Arthritis and Diabetes Flashcards
How can we improve the action of metal complexes?
Improvements can be made by using dual agents - e.g. vanadium and allixin can be complexed to allow vanadium to mimic insulin and allixin to counteract some side effects of diabetes.
What types of behaviour can discount a drug for use in the human body?
Hydrolysis and deactivation of the drug in short periods of time
How can we try to be as representative as possible in studies of drugs before clinical trials and animal testing?
Consider a range of conditions the drug may experience in the body and design experiments to simulate these conditions and see what happens.
Can you give a brief overview of HSAB theory?
Hard acids and hard bases like to bind (small non polarisable) and soft acids and soft bases like to bind (diffuse orbitals, polarisable).

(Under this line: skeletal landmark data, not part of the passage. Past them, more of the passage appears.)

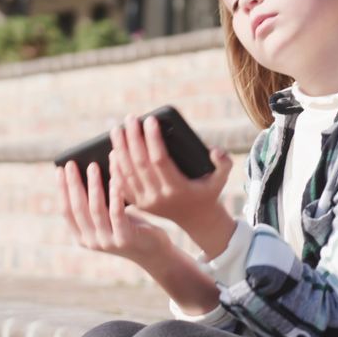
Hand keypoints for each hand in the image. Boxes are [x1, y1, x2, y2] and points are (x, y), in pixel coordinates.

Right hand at [58, 160, 171, 261]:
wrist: (154, 250)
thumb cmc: (130, 226)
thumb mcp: (109, 215)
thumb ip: (97, 201)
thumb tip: (88, 169)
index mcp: (82, 236)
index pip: (66, 211)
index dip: (62, 190)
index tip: (59, 170)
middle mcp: (91, 241)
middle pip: (78, 208)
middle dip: (73, 184)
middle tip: (71, 164)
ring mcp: (108, 242)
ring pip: (96, 209)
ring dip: (93, 186)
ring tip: (93, 166)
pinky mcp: (125, 238)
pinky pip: (117, 213)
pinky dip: (114, 196)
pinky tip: (114, 180)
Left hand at [108, 113, 233, 228]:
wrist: (196, 218)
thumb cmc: (208, 191)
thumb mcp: (221, 179)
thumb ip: (224, 163)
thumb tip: (215, 151)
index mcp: (178, 188)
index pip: (160, 159)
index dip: (153, 139)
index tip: (150, 120)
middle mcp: (159, 196)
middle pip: (139, 163)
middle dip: (133, 138)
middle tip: (130, 119)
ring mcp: (146, 201)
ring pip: (127, 172)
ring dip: (120, 149)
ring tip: (118, 130)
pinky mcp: (138, 204)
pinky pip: (121, 184)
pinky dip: (116, 167)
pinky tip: (114, 151)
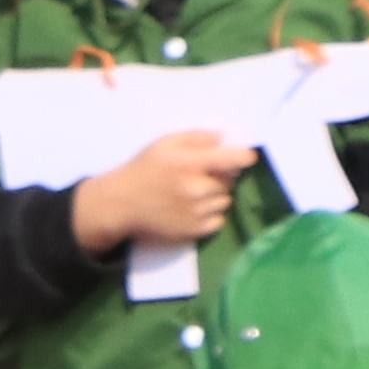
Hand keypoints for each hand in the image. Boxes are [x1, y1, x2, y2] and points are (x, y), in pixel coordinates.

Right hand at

How does vanadium work as a drug for diabetes?
Vanadium complexes work by mimicing insulin and binding at receptors. PTM involving phosphorylation to allow sugar to enter cell. Vanadate addition is irreversible, so sugar continues to enter the cell (blood sugar level drops?)

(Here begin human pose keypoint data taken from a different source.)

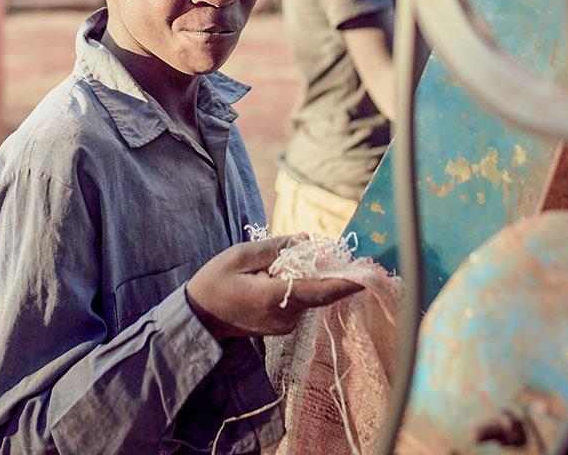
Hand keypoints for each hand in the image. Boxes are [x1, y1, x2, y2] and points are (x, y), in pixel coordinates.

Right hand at [185, 236, 363, 339]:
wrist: (200, 317)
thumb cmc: (216, 282)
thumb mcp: (240, 256)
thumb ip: (275, 248)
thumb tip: (306, 239)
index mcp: (274, 297)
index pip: (319, 291)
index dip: (345, 283)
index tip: (367, 275)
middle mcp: (285, 316)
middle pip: (317, 290)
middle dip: (323, 270)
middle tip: (320, 250)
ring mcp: (285, 325)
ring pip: (310, 296)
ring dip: (307, 277)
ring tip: (279, 265)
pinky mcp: (284, 327)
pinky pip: (301, 302)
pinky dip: (299, 287)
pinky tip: (276, 277)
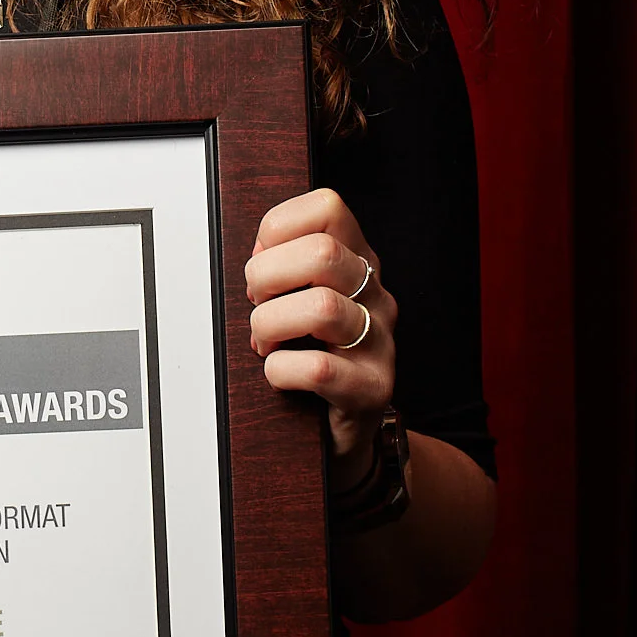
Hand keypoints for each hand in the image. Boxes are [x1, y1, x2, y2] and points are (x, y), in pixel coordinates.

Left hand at [244, 187, 395, 482]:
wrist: (344, 429)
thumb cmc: (313, 354)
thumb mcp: (303, 298)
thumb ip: (285, 266)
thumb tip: (260, 252)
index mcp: (358, 262)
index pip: (328, 207)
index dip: (280, 225)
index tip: (262, 257)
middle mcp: (376, 295)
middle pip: (322, 253)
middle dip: (268, 276)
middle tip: (255, 303)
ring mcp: (380, 342)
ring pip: (322, 308)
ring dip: (271, 324)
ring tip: (263, 342)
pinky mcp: (372, 389)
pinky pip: (320, 369)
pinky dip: (282, 369)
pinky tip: (278, 373)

How do metals travel through the body?
Metals bind to moving proteins in the blood, e.g. HSA, transferrin
What factors should we be considering when making new drugs?

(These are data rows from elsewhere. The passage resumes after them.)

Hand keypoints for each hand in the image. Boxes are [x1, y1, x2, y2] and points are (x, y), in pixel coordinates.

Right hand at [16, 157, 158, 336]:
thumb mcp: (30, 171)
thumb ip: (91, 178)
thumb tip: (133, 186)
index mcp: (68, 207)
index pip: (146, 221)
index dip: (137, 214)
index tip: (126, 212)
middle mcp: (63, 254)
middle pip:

Important to consider what species may be formed in the body (e.g. vanadium hydrolysis products in the stomach vs through the body)
What can make finding mechanistic detail about metals in medicine difficult?
Drugs can bind to many different places and it’s difficult to tell which interaction is responsible for what. Also made harder when therapeutic benefit is only seen over a longer period of time!
What activity does auranofin (drug for arthritis) show?
Travels through blood stream bound to HSA (proton NMR evidence + X-ray), binds to Kathepsin K enzyme preventing breakdown of collagen, binds to other proteins switching off TrxR and glutathione reductase, and substitutes for zinc in zinc fingers to modify structure and inhibit protein function.